**WHAT THE TASK ASKS**.
Starting at the line that contains "double_click(513, 211)", repeat each line of the listing below through the last one, exactly, and leave out every picture.

**EXERCISE INPUT**.

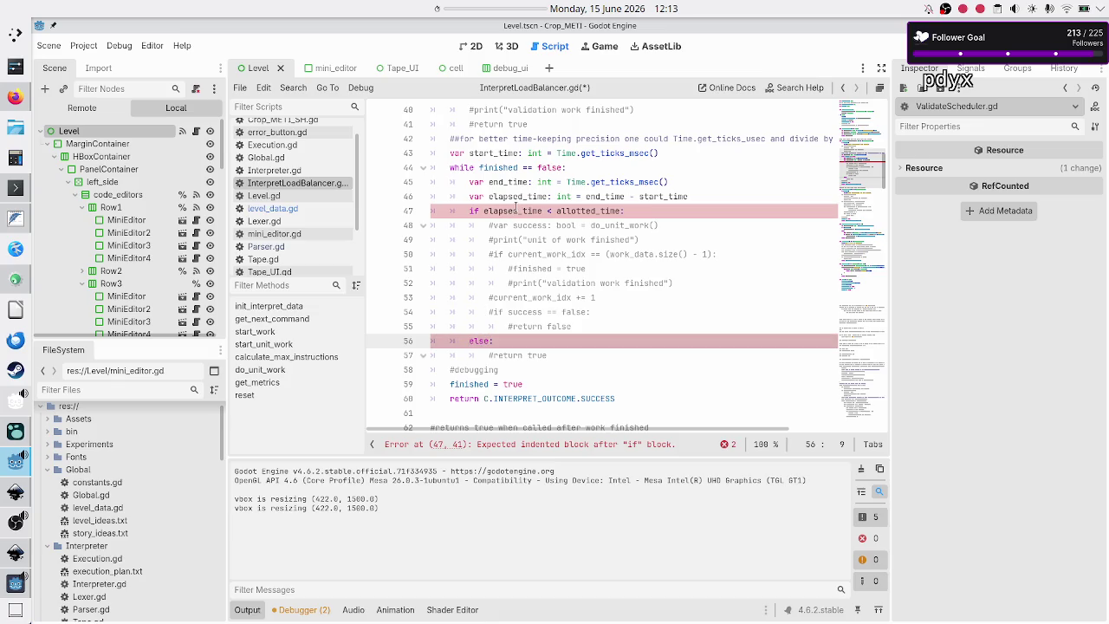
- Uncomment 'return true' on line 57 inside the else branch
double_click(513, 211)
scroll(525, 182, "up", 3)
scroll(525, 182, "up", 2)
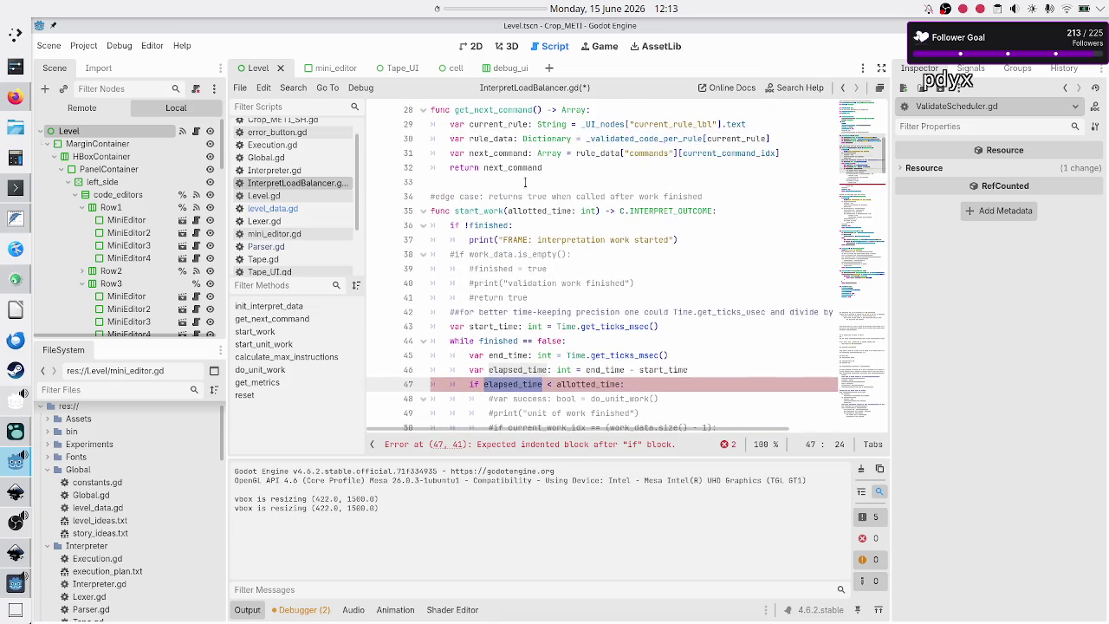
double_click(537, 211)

**RESULT FOR THIS TASK**.
double_click(513, 211)
scroll(525, 182, "up", 3)
scroll(525, 182, "up", 2)
double_click(537, 211)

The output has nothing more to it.